Italian technology entrepreneur Adriano Doria (Riccardo Scamarcio) waits in his luxury apartment while under suspicion of murdering his lover Laura (Miriam Leone). Doria maintains he has been framed. A legal specialist arrives to double-check his story, and ensure his testimony will stand up against Milan’s district attorney. It soon becomes clear that Dorio has not been telling the whole truth.

The Invisible Witness is a 2018 Italian thriller directed by Stefano Mordini, and a remake of Oriol Paolo’s 2016 Spanish thriller The Invisible Guest. The original film has been remade six times to date: in Italy, South Korea, China, and three times in India. That strongly suggests a winning commercial model for Paolo and Lara Sendim’s original screenplay. I have not seen the original film; a quick survey of reviews of Mordini’s Italian version suggests it is close to a shot-for-shot duplication.

The film adopts a framing narrative of Doria being interviewed by expert Virginia Ferrara, and his testimony being played out via a series of flashbacks. His affair with the photographer Laura Vitale is played out, as well as a terrible accident on an isolated country road that leads both to conceal a man’s death. It soon becomes apparent that Doria is a classic ‘unreliable narrator’; he is hiding the full truth from Ferrera, and it is only her relentless interrogation that begins to slow pick his story about and replace it with the truth. The process develops into a series of twists, re-visiting events over and over and revealing further complexity and constant surprises.

It is possible, as The Invisible Witness (and presumably its six sister films too) demonstrates, to have too many surprises. The constant twists and swerves of the narrative eventually come so thick and fast that it genuinely becomes difficult to remember which flashback was true, partially true, or entirely false. It is a maddening patchwork of tense conversations, menacing moments, and shock revelations. While most of them work in isolation, they accumulate into a particularly exhausting whole. Matters are not helped by the film’s most shocking revelation being so easy to recognise and so early that much of the 102-minute runtime may be spent waiting for the movie to catch up to its audience.

Mercifully the film is atmospherically shot and reasonably well paced, and the performances by-and-large ring true and entertain. Riccardo Scamarcio is remarkably stoic at the film’s centre, although the difficulty in reading his emotions does help with the uncertainty over his story. Miriam Leone is more vibrant and arresting as Laura, and she does an excellent job playing a constantly shifting and unreliable character. We never encounter Laura for real. She is only ever witnessed as part of Doria’s flashbacks, and as we know from the outset that he may be lying. It is a particularly challenging role as a result; Leone does incredibly well. Also particularly strong is Fabrizio Bentivoglio as Tommaso Garri, a man with a particular connection to Doria’s case.
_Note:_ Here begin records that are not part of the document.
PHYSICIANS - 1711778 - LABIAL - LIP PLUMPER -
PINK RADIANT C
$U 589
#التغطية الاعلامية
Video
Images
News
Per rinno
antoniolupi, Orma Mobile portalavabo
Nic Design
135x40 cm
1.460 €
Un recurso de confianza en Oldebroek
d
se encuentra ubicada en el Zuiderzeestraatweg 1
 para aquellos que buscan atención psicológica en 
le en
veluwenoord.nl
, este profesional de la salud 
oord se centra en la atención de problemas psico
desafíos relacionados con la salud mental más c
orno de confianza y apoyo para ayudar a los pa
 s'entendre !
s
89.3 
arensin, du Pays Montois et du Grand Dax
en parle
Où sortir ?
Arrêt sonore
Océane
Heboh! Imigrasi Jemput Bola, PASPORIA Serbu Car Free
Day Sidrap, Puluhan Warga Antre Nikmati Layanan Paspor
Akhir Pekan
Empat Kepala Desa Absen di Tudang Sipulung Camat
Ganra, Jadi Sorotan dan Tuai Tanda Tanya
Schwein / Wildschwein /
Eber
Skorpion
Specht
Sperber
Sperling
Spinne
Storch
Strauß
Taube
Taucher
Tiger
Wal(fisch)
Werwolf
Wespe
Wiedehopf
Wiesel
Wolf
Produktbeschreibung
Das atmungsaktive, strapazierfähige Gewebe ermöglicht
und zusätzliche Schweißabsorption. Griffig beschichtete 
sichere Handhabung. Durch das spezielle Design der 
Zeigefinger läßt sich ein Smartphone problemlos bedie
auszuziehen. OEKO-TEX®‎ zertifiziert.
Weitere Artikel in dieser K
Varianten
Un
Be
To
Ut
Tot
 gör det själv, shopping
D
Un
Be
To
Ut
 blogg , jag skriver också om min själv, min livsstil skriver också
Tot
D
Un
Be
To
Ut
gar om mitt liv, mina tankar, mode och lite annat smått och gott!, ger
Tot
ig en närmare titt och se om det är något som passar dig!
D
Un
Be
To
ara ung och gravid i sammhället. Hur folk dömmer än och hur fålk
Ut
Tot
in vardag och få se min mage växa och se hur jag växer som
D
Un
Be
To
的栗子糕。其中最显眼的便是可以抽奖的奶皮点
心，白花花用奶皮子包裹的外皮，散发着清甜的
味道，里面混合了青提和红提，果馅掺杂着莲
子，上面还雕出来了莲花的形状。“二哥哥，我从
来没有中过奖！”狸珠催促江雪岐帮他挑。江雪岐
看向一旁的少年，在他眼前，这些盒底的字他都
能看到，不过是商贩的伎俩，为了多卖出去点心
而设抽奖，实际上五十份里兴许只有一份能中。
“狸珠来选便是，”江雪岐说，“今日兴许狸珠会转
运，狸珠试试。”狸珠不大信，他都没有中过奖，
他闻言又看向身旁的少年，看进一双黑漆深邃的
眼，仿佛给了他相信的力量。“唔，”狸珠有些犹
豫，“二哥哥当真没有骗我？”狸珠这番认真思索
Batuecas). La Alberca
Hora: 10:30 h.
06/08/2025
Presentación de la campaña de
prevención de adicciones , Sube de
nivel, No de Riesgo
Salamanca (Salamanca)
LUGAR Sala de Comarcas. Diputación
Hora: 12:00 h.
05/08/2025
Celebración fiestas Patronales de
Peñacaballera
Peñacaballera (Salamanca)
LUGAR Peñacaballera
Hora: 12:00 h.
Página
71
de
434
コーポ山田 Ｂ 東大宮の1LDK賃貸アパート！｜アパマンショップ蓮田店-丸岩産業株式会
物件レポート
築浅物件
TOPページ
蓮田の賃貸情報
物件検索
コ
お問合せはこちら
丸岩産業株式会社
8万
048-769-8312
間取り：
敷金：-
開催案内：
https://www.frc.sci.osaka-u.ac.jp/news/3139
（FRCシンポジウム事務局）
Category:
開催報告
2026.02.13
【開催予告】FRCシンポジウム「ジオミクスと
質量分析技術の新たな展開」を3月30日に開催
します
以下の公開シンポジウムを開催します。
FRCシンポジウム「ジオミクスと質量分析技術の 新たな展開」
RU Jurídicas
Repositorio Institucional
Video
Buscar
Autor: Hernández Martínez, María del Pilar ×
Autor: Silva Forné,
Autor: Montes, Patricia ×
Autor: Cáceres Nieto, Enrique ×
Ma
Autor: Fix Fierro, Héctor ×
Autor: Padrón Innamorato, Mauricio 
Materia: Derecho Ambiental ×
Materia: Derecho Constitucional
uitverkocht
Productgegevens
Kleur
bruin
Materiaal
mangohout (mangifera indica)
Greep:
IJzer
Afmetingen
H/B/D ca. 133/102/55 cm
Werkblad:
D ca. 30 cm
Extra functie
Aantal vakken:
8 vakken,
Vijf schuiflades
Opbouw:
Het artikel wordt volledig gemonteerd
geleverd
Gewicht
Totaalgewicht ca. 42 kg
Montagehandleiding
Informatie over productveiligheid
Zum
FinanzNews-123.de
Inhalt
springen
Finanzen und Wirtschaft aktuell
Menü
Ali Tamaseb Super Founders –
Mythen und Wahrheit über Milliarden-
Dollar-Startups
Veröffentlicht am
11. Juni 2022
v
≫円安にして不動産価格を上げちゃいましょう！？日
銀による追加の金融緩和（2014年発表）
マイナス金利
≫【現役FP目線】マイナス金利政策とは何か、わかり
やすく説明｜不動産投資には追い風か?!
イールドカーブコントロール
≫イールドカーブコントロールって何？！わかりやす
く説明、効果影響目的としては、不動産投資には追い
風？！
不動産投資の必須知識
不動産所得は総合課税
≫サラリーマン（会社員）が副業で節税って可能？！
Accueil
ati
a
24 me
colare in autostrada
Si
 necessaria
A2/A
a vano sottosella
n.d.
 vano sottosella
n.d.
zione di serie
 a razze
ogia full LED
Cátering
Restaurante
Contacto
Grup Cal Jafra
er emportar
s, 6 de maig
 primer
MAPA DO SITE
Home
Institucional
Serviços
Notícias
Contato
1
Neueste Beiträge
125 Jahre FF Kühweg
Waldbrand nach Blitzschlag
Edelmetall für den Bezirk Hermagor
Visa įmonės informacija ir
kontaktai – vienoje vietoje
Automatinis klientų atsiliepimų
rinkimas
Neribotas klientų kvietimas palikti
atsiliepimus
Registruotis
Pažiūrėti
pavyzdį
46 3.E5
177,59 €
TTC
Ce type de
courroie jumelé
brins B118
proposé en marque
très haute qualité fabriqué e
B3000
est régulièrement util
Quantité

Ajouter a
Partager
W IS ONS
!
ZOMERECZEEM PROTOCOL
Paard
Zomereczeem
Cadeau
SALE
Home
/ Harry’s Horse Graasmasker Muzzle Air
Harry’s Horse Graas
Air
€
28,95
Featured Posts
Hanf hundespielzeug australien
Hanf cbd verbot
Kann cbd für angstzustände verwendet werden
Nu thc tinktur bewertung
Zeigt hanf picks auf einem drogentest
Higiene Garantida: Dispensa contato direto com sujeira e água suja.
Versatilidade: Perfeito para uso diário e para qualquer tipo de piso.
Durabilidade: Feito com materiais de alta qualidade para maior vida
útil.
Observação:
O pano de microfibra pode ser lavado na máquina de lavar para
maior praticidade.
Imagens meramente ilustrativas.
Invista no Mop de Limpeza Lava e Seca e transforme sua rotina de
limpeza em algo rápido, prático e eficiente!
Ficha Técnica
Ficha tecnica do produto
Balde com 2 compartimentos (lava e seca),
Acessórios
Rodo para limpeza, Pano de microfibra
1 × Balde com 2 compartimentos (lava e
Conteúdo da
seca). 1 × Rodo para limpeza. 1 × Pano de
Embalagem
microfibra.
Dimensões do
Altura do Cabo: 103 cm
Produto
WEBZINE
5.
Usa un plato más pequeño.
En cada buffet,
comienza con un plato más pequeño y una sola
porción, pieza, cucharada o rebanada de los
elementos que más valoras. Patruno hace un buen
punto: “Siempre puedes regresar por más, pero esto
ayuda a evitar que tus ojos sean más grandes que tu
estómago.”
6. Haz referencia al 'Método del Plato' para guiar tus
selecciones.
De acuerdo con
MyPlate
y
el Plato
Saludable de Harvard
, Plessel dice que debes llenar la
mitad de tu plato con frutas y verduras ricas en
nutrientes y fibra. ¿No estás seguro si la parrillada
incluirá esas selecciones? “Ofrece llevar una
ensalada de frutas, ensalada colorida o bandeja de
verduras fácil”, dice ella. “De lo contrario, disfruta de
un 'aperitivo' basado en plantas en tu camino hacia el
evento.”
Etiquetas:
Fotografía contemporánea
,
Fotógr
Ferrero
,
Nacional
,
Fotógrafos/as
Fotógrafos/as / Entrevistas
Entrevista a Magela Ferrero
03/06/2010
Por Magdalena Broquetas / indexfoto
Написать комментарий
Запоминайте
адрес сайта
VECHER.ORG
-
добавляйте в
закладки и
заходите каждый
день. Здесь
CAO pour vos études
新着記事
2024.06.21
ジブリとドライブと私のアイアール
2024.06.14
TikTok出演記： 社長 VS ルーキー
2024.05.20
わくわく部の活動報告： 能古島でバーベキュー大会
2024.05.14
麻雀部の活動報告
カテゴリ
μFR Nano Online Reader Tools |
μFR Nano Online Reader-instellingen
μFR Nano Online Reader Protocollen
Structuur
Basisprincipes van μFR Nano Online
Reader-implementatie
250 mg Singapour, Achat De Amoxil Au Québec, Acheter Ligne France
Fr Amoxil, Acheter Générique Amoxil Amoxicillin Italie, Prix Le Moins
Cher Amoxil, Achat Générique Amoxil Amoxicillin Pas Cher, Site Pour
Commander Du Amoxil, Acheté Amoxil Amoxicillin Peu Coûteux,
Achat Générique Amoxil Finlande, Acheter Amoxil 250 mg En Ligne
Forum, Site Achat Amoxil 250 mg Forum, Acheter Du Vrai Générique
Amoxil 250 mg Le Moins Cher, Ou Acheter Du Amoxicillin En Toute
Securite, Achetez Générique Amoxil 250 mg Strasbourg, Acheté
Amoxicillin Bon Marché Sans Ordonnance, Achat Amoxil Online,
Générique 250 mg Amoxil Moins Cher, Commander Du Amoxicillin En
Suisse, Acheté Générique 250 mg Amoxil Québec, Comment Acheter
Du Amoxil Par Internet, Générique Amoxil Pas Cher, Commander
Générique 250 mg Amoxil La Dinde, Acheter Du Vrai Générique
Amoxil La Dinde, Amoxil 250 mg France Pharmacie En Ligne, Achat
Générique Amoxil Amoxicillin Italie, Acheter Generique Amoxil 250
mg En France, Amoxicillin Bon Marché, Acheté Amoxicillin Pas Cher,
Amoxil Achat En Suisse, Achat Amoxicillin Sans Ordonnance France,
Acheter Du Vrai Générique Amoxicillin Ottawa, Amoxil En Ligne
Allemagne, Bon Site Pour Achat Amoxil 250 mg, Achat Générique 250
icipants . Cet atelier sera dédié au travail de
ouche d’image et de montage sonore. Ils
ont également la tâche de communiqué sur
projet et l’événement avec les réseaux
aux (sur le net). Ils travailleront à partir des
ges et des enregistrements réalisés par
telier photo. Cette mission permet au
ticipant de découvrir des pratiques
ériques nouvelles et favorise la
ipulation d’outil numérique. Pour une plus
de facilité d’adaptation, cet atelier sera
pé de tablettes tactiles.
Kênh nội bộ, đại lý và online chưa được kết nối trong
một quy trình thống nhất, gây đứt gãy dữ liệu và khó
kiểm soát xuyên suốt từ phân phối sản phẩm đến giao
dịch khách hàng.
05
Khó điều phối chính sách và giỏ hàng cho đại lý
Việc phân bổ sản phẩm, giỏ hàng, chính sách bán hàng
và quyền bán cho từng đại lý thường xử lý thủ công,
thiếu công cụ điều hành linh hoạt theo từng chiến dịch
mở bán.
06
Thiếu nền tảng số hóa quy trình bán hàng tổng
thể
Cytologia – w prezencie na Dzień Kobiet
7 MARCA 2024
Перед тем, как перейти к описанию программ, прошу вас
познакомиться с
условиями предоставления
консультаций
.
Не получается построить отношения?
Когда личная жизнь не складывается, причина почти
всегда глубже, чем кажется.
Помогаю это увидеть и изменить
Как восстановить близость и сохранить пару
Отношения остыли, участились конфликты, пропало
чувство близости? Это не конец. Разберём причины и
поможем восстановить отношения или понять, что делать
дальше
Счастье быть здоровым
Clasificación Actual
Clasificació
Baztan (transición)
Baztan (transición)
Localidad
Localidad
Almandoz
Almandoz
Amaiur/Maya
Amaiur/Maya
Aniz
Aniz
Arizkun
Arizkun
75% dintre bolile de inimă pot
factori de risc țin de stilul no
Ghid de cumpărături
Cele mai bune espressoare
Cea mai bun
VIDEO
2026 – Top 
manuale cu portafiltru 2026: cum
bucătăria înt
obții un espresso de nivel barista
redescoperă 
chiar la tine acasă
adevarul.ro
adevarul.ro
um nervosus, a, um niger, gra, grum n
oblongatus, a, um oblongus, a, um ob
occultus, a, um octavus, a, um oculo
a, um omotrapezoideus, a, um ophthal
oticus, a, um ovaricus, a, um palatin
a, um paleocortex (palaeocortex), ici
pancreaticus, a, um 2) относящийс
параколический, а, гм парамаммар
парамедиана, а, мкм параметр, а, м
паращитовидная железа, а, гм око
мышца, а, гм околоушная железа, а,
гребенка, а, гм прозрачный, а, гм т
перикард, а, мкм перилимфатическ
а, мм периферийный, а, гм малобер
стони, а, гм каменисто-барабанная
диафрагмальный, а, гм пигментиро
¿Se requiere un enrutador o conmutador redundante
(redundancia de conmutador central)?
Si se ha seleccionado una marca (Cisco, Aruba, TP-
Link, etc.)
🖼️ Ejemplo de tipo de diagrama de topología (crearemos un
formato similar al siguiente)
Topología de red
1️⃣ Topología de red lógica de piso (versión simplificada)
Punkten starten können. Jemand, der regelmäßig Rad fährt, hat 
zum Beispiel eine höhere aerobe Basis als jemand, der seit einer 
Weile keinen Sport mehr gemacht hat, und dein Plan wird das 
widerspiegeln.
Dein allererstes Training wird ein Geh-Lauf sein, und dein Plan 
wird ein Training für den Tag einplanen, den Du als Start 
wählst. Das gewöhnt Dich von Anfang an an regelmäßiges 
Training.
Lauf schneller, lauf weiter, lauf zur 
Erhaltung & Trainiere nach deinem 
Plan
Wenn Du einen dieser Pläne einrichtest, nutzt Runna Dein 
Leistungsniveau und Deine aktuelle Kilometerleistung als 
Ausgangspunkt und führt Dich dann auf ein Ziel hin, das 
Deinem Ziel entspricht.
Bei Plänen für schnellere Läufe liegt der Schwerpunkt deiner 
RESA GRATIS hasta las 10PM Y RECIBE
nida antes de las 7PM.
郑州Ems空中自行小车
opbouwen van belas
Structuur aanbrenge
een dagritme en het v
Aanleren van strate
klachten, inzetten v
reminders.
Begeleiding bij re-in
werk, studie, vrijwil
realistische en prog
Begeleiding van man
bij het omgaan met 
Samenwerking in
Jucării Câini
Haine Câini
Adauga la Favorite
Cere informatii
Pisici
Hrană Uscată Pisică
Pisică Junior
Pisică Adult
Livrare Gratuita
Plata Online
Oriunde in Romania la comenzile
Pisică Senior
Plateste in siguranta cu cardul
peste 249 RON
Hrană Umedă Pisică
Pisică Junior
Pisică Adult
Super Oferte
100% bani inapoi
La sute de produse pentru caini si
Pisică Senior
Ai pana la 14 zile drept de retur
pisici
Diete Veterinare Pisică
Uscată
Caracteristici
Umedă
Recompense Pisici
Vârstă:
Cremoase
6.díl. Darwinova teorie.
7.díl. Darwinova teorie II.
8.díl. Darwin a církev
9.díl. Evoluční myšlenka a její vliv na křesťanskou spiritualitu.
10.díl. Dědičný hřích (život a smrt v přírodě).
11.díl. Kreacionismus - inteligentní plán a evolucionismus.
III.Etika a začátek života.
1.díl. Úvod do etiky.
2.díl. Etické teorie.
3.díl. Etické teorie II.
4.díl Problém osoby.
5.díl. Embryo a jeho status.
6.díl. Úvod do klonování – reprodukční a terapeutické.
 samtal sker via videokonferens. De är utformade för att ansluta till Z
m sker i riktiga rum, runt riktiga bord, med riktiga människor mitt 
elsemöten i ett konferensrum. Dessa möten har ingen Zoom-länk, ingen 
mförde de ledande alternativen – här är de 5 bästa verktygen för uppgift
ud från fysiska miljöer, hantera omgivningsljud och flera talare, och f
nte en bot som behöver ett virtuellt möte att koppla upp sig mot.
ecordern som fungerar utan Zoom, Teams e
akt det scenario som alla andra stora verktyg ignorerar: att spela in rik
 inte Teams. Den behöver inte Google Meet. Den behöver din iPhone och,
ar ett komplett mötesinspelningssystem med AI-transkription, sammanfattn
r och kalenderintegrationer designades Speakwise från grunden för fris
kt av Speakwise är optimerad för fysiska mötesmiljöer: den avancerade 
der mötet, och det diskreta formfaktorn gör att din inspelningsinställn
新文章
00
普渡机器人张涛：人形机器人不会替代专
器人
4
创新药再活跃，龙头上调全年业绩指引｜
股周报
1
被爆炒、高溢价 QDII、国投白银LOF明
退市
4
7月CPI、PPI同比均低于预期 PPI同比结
There is so much talent spent on this film, but the end result disappoints because it simply offers too much to the viewer and at too frantic a pace. It is all sturm und drang, giving high emotions and ratcheted tension without clarity, patience, or logic. It offers gaudy thrills in the moment, but as soon as the credits roll the viewer’s lingering questions will blow the house of cards to pieces.